Thalia kini sedang berada di dapur sambil membantu sang Bunda untuk menyiapkan makan malam mereka.
Dan beberapa menit kemudian Tristan dan Keenan telah berdatangan dan duduk di meja makan.
"Wah, Bunda malam ini masak apa ya?" Tanya Tristan, Papa Keenan
"Menu makan malam hari ini Bunda cuma bikin ayam goreng sama sambel goreng kentang aja, Pah." Jawab Vina, istrinya.
"Ah, aku sudah mulai lapar nih, Bun?" Tristan terkekeh sambil menggoda istrinya.
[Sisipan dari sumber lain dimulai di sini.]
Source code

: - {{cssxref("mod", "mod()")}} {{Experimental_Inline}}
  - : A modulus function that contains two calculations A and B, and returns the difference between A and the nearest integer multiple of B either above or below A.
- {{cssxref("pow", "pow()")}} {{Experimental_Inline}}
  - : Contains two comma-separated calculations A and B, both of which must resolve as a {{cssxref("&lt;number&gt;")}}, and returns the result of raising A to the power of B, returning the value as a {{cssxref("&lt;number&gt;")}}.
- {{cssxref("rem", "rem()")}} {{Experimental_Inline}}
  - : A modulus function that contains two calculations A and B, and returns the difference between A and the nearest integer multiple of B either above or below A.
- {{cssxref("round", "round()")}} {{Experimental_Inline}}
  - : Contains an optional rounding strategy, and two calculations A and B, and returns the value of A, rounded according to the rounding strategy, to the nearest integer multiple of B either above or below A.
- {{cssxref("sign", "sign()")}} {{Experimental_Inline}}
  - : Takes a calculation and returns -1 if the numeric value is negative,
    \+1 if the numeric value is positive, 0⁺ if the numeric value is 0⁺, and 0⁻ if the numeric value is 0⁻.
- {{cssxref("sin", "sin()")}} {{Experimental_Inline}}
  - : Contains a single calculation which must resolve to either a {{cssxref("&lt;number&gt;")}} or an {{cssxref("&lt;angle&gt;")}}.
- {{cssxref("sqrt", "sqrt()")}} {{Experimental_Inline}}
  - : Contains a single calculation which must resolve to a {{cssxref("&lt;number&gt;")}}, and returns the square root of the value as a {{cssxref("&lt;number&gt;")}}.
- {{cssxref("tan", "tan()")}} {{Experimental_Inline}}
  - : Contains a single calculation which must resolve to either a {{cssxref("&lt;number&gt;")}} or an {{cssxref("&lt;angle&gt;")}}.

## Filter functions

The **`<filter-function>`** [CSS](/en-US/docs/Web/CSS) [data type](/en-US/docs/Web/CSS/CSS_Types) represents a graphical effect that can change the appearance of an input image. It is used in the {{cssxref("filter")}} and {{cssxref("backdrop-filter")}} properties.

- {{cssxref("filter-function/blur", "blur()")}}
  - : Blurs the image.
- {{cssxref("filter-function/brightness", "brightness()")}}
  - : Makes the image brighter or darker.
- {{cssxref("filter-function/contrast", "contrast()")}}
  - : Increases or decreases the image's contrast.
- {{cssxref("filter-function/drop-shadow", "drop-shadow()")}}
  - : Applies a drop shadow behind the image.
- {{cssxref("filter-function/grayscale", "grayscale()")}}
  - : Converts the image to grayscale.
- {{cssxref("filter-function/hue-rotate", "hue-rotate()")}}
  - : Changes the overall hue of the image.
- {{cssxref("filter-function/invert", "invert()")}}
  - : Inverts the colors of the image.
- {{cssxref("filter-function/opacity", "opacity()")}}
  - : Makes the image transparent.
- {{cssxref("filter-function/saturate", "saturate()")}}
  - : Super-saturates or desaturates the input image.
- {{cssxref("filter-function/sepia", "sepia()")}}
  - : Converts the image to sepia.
"Ya, Pah. Nanti Bunda siap kan ya."
Sedangkan Thalia hanya terdiam dan menundukkan kepalanya hingga membuat Ayah dan Ibunya merasa aneh. Ya, seperti ada yang di sembunyikan oleh anak perempuannya itu.
"Sayang, kamu kenapa?" tanya Tristan, Ayah tirinya.
"Asal Papa tahu ya? Tadi dia itu pacaran di cafe. Untung ketemu sama aku, dan aku langsung mengajaknya pulang bareng. Karena itu juga aku sampe ninggalin meeting penting ku ku hanya demi Thalia. Jadi, Papa itu jangan terlalu membebaskan Thalia, karena Thalia itu anak cewek."
"Kak Keenan apa-apaan sih?!" Seru Tahlia dengan mendengus kesal. "Aku di Cafe itu kan bersama dengan teman - temanku, siapa juga yang lagi pacaran?! Kak Keenan gak usah ngomong yang aneh-aneh deh?"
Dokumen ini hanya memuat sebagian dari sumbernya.